== Aufgabe ==
Entscheide für jede Aussage, ob sie mit dem Text über die Rentenbezugsdauer übereinstimmt. Antworte jeweils mit Ja oder Nein und zitiere die entscheidenden Worte des Textes wörtlich.
1. In den vergangenen 50 Jahren hat sich die Dauer des Rentenbezugs beinahe verdoppelt.
2. Bei den Männern ist die Rentenbezugsdauer stärker gestiegen als bei den Frauen.
3. Für die Zukunft wird mit einem Rückgang der Rentenbezugsdauer gerechnet.

== Text zur Analyse ==
Daten & Fakten
Gesetzliche Rentenversicherung
Probleme der GRV
Rentenbezugsdauer deutlich gestiegen
Die Bundesbürger leben im Durchschnitt immer länger, dementsprechend länger beziehen sie eine gesetzliche Rente. In den vergangenen 50 Jahren stieg die Dauer des Rentenbezugs von durchschnittlich knapp 10 auf 18,5 Jahre – beinahe eine Verdoppelung. Mit einem Zuwachs um mehr als zehn Jahre ist die Rentenbezugsdauer bei den Frauen dabei deutlich stärker gestiegen als bei den Männern (plus 6,5 Jahre). Derzeit (Stand 2010) beziehen Männer im Schnitt 16,2 Jahre lang eine Rente, Frauen 21 Jahre. Für die Zukunft ist weiterhin mit einer Zunahme der Rentenbezugsdauer zu rechnen, da auch die Lebenserwartung weiter steigt. Die Anhebung der Altersgrenzen für die gesetzlichen Renten auf 67 Jahre soll deshalb dazu beitragen, dass sich das Verhältnis zwischen der Dauer der Beitragszahlung und des Rentenbezugs nicht immer weiter zu Lasten der Beitragszahler verändert.

== Quelldaten ==
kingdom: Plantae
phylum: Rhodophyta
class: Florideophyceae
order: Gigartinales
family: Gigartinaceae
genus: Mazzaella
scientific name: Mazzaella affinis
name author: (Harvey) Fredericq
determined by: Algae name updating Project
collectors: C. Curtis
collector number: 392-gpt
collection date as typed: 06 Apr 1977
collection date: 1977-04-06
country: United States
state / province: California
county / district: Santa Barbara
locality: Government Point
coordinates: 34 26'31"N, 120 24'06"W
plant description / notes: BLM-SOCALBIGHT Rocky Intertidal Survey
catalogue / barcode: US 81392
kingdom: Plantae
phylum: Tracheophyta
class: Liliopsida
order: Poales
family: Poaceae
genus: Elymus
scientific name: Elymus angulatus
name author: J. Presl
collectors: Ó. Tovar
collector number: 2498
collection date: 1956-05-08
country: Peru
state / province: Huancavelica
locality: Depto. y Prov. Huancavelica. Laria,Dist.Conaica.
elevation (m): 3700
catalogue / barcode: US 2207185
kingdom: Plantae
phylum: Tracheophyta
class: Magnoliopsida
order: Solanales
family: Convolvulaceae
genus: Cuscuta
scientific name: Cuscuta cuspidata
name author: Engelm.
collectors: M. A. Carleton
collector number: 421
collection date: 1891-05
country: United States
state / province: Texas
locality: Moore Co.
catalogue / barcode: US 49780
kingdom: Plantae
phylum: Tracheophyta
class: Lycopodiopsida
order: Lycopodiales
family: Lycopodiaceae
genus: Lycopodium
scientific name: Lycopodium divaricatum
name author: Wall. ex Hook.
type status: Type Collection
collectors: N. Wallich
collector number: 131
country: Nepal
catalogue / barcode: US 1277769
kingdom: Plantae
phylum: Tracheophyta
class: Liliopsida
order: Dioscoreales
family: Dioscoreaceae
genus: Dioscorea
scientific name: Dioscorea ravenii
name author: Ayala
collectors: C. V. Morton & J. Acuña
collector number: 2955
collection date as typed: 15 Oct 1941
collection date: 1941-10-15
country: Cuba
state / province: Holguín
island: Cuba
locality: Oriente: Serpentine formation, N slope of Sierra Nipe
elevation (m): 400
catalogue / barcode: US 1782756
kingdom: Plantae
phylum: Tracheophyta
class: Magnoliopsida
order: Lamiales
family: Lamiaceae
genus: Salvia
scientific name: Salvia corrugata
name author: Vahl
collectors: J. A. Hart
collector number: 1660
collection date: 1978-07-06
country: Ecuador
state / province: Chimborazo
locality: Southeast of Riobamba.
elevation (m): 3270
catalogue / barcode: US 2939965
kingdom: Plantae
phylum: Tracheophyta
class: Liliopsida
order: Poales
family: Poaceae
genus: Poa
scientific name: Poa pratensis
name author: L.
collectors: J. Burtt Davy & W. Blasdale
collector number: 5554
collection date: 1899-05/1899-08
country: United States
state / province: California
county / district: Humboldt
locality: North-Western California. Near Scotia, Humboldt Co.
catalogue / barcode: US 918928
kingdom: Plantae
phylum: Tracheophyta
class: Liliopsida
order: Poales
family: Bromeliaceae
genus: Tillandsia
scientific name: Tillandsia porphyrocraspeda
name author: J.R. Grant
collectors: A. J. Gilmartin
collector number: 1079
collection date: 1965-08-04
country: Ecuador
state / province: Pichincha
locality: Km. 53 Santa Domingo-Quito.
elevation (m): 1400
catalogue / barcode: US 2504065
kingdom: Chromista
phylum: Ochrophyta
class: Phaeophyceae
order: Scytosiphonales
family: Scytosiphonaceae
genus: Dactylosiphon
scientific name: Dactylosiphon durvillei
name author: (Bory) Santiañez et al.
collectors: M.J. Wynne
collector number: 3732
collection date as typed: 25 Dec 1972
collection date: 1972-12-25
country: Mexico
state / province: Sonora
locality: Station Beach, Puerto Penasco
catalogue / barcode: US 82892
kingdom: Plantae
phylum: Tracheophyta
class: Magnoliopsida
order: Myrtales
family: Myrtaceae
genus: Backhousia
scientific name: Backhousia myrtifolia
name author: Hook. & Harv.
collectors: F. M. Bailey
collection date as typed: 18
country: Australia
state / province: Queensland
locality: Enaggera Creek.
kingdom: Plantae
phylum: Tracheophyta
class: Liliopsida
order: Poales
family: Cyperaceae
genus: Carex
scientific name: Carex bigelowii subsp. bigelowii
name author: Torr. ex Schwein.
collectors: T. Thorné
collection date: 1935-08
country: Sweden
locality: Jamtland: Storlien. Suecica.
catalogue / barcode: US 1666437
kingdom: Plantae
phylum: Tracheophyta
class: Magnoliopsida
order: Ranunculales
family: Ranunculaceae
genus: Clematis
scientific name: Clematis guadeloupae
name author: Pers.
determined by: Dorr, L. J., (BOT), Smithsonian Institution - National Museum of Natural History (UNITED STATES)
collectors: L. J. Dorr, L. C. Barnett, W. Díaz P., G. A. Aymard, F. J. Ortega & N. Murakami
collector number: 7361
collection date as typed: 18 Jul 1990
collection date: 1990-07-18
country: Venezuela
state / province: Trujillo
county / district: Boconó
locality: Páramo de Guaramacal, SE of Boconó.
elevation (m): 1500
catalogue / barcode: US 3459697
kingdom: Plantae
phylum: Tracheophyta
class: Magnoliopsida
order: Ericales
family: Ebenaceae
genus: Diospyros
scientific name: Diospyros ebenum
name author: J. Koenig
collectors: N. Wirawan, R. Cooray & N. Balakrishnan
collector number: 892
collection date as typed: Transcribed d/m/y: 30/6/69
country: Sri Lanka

== Lösung ==
1. Ja: „In den vergangenen 50 Jahren stieg die Dauer des Rentenbezugs von durchschnittlich knapp 10 auf 18,5 Jahre – beinahe eine Verdoppelung.“
2. Nein: „Mit einem Zuwachs um mehr als zehn Jahre ist die Rentenbezugsdauer bei den Frauen dabei deutlich stärker gestiegen als bei den Männern (plus 6,5 Jahre).“
3. Nein: „Für die Zukunft ist weiterhin mit einer Zunahme der Rentenbezugsdauer zu rechnen“